Afghanistan: Women judges prosecuted by former detainees – Taliban release them

The 250 women judges in the Afghanistan fear for their lives as men they once sent to prison have now been released from prison. Taliban and stalk them.

According to Reuters, some judges have managed to leave the country in recent weeks, but most have remained and are still trying to leave.

The Taliban, which seized power last month as the United States withdrew its troops, had banned women from practicing most professions when he was in power again, 20 years ago.

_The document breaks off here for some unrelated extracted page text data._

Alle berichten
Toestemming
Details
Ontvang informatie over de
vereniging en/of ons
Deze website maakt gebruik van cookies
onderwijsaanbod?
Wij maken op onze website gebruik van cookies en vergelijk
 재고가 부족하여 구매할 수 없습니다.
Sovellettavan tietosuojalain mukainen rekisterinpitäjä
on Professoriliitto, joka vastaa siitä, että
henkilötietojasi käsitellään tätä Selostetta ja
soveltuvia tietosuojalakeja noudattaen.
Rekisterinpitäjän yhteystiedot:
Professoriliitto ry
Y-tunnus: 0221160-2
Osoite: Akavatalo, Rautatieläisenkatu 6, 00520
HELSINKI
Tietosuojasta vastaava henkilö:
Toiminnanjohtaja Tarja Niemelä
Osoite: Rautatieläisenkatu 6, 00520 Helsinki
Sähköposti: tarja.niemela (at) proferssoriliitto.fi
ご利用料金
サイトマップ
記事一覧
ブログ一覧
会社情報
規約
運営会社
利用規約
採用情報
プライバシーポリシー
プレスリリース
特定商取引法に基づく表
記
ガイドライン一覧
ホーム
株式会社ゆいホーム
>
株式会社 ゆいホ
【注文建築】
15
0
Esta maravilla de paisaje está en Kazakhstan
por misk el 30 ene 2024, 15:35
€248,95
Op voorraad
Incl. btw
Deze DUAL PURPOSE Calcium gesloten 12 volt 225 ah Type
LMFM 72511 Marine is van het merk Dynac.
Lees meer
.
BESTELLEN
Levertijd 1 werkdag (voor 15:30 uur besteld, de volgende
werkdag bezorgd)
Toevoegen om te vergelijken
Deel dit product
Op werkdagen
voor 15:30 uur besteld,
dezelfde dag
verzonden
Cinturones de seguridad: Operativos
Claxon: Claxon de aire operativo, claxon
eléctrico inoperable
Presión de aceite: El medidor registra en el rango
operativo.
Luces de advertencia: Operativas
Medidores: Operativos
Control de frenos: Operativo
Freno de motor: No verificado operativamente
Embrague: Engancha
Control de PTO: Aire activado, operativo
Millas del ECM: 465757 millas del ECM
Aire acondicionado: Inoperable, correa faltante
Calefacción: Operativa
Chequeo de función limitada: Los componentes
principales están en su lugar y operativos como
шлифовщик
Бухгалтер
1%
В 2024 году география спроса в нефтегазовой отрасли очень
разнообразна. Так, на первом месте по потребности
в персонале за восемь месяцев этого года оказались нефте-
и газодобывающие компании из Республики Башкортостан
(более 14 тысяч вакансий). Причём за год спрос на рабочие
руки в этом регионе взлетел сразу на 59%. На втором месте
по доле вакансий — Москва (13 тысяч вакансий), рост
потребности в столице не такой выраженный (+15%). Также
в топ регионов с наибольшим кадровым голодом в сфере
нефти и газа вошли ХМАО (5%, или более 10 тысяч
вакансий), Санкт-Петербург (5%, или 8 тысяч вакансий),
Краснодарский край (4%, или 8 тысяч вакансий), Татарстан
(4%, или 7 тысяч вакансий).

They have said they will protect them rights of women, but have not yet provided details.

Women working in the field of justice are already targets, the international agency reports. In January two female judges were shot dead of the Supreme Court.

The Taliban have now released detainees across the country, which “actually puts the lives of women judges in danger,” a senior Afghan judge who fled to Europe told Reuters, but did not say in which country.

In Kabul“Four or five Taliban members came to my house and asked, ‘Where is this judge?’ “They were people I had sent to prison,” she said in an interview with the same media outlet, asking not to be named.

This woman is one of the few Afghan women who in recent weeks managed to leave the country with the help of volunteer activists for human rights and foreign colleagues in the International Association of Women Judges.

Since then, she has been in contact with colleagues in her homeland: “Their messages are of fear and utter terror. They tell me that if they do not save them, their lives are found in immediate danger».

In addition to the judges, there are about a thousand other women, human rights defenders, which are also endangered by the Taliban, says Chorus Mosadik, an Afghan human rights activist.

The released prisoners “call threatening the lives of women judges, women prosecutors and women police officers telling them ‘we will chase you‘».